Over the past week, escalating rhetoric between President Donald Trump and North Korea has made Americans increasingly concerned about what the future holds. After Trump promised "retaliation with fire and fury unlike any the world has seen before," North Korea responded that its military was "examining the operational plan" to strike areas around Guam with medium-to-long-range strategic ballistic missiles, according to state-run news agency KCNA.
Today, North Korea said that leader Kim Jong Un was briefed on his military's plans to launch missiles into waters near Guam as part of an effort to create "enveloping fire" near the U.S. military hub in the Pacific.
The comments, while typically belligerent, are significant because they appeared to signal a path to defuse a deepening crisis with Washington over a weapons program that is seen as having the ability to be able to send a nuclear missile to the U.S. mainland.
During an inspection of the army's Strategic Forces, Kim praised the military for drawing up a "close and careful plan" and said he would watch the "foolish and stupid conduct of the Yankees" a little more before deciding whether to give an order for the missile test, the North's official Korean Central News Agency said.
Kim said North Korea will conduct the planned missile launches if the "Yankees persist in their extremely dangerous reckless actions on the Korean Peninsula and its vicinity" and that the United States should "think reasonably and judge property" to avoid shame, the news agency said.

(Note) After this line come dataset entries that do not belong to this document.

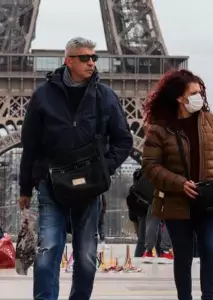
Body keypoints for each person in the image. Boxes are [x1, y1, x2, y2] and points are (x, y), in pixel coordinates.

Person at [18, 37, 132, 300]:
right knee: (48, 250)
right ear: (68, 60)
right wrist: (25, 187)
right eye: (85, 58)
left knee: (86, 255)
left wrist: (105, 168)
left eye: (94, 58)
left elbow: (124, 139)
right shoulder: (43, 96)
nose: (91, 62)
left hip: (89, 186)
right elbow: (30, 145)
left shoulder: (105, 96)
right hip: (52, 185)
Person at [141, 69, 213, 300]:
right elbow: (150, 166)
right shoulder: (160, 128)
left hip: (209, 199)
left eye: (200, 92)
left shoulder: (210, 121)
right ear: (179, 98)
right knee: (182, 256)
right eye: (194, 92)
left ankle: (208, 297)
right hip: (176, 200)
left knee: (209, 252)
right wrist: (180, 183)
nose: (200, 96)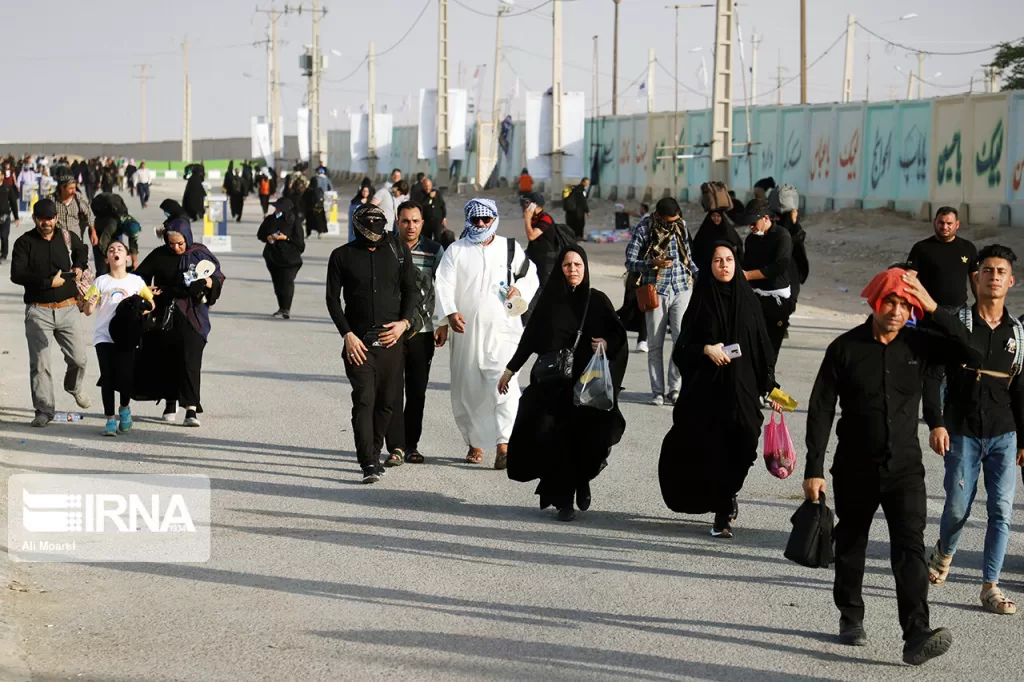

Lobbing missiles toward Guam would be a deeply provocative act from the U.S. perspective. U.S. Defense Secretary Jim Mattis said the United Sates would take out any such missile seen to be heading for American soil and declared any such North Korean attack could lead to war.
Kim's comments, however, with their conditional tone, seemed to hold out the possibility that friction could ease if the United States made some sort of gesture that Pyongyang considered a move to back away from previous "extremely dangerous reckless actions." The United States and South Korea plan next week, however, to start annual defensive military drills that the North claims are preparation for invasion.
On Monday, Marine Corps Gen. Joseph Dunford held a series of meetings with senior South Korean military and political officials and the local media. He also made comments that appeared to be an attempt to ease anxiety over tit-for-tat threats between President Donald Trump and North Korea while also showing a willingness to back up Trump's warnings if need be.
Dunford, the chairman of the Joint Chiefs of Staff, said the United States wants to peacefully resolve tensions with North Korea. But Washington is also ready to use the "full range" of its military capabilities in case of provocation, Dunford said.
Dunford is visiting South Korea, Japan and China after a week in which Trump declared the U.S. military "locked and loaded" and said he was ready to unleash "fire and fury" if North Korea continued to threaten the United States.
The Korean People's Army's Strategic Forces said last week that it would finalize by mid-August a plan to fire four intermediate ballistic missiles near Guam, which is about 3,200 kilometers (2,000 miles) from Pyongyang, and send it to Kim for his approval.
The North Korean plans to fire near Guam are based on the Hwasong-12, a new intermediate range missile the country successfully flight-tested for the first time in May. The liquid-fuel missile is designed to be fired from road mobile launchers and has been previously described by North Korea as built for attacking Alaska and Hawaii.
The North followed the May launch with two flight tests of its Hwasong-14 ICBM last month. Analysts said that a wide swath of the continental United States, including Los Angeles and Chicago, could be within reach of those missiles, once perfected.
The latest Korea Central News Agency report said Kim ordered his military to be prepared to launch the missiles toward Guam at any time. If the "planned fire of power demonstration" is carried out because of U.S. recklessness, Kim said it will be "the most delightful historic moment when the Hwasong artillerymen will wring the windpipes of the Yankees and point daggers at their necks," the news agency reported.
North Korea is angry about new United Nations sanctions over its expanding nuclear weapons and missile program and annual military drills between Washington and Seoul beginning later this month that Pyongyang condemns as invasion rehearsals.
Kim said that the United States must "make a proper option first and show it through action, as it committed provocations after introducing huge nuclear strategic equipment into the vicinity of the peninsula" and that it "should stop at once arrogant provocations" against North Korea, the Korean Central News Agency said.
Trump has declared the U.S. military "locked and loaded" and said he was ready to unleash "fire and fury" if North Korea continued to threaten the United States.
South Korean President Moon on Monday called for a peaceful solution to the nuclear standoff, saying that "there must not be another war on the Korean Peninsula," according to his office.
In a meeting with top aides at the presidential Blue House, Moon said South Korea would work to safeguard peace on the peninsula in cooperation with the United States and other countries. Moon said North Korea must stop issuing menacing statements and provocations.